How to Install and prepare vCNS for Deep Security.
There are two products avilable for VMware which leverage Deep Security solution to provide agentless protection into the Guests (VMs).
- VMWare NSX
- VMware vCNS (VMware Cloud and Network Security)
It is prerequisite for Deep Security, if you want an agentless protection in VMware. Deep Security leverage the vShield/NSX API using vShield/NSX Guest Driver in a VM for agentless Protection.
For my environment, I don’t have NSX available. So I will be using the vCNS for Deep Security for Agentless Protection.
Before starting i hope you have red my previous post and checked the release notes and interoperability matrix for vCNS & ESXi supported version.
- Check release notes for vCNS supported Versions
- Requirement for ESXi
In addition to the ESXi standard system requirements, the following specifications must be met:
- CPU: 64-bit, Intel-VT or AMD-V present and enabled in BIOS
- supported vSwitches:
- NSX: vSphere Distributed Switch (vDS)
- vShield: vSphere Standard Switch (vSS) or third party vSwitch (Cisco Nexus 1000v)
NOTE: Your VMware vCenter must be either an NSX Environment or a vShield Environment, not a mixture of the two. If you want to use both NSX and vShield, they must be in separate vCenters. You can add more than one vCenter to Deep Security Manager.
I will be using VMWare ESXi and vCenter 6 U1 with vCNS 5.5.4 build 3601672
Deploy the vCNS OVF
Deployment of OVF in VMware is very easy process. so i will not be showing you here. but if you need to know, go to following article to see how to deploy and configure vCNS.
Configure vCNS to integrate with vCenter.
Once deployed access the vCNS with URL https://vSMip for configuration.
Once logged in -> Go to “Configuration” tab and integrate the vCenter as highlighted below.
By default there is no end point driver installed in your ESXi. You can see it by going into your ESXi Cluster summary as shown below.
Install vShiled Endpoint driver on ESXi Server/Servers.
To install vShield driver into ESXi.
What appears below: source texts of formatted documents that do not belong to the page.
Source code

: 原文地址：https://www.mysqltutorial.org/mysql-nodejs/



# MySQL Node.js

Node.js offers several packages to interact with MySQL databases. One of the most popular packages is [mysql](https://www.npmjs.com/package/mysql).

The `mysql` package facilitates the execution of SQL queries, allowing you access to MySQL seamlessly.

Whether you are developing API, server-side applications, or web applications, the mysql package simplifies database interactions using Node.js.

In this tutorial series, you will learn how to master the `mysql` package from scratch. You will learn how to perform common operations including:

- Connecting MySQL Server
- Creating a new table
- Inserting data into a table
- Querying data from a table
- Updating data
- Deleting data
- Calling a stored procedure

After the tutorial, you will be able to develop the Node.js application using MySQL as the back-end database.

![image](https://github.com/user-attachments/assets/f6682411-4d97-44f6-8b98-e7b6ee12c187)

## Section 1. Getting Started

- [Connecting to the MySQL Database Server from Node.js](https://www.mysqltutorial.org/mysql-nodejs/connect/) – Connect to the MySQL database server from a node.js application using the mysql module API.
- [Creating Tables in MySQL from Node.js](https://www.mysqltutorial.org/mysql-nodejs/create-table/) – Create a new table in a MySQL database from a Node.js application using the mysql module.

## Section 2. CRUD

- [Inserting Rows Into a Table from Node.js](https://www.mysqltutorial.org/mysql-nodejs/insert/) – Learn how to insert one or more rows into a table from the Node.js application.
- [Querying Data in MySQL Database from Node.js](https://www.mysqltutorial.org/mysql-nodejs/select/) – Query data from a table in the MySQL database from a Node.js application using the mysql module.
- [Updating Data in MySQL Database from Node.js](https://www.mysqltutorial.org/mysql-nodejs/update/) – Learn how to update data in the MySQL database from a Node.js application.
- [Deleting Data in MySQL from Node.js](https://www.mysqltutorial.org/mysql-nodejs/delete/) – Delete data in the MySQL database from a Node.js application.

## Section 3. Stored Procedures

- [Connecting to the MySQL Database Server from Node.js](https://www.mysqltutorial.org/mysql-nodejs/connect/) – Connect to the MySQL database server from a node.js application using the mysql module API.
You have to go to each ESXi hosts. Click and Go to summary Tab. Click “Install”
Once vShield End point installed. It will look like this.
Use the same method to install vShield drivers on other ESXi hosts as well. This is final snapshot of the environment.
Now everything is prepared from vCNS End. our next step is to install vShield Endpoint Drivers on each guest (VM) under the preapred ESXi hosts to provide agent less protection.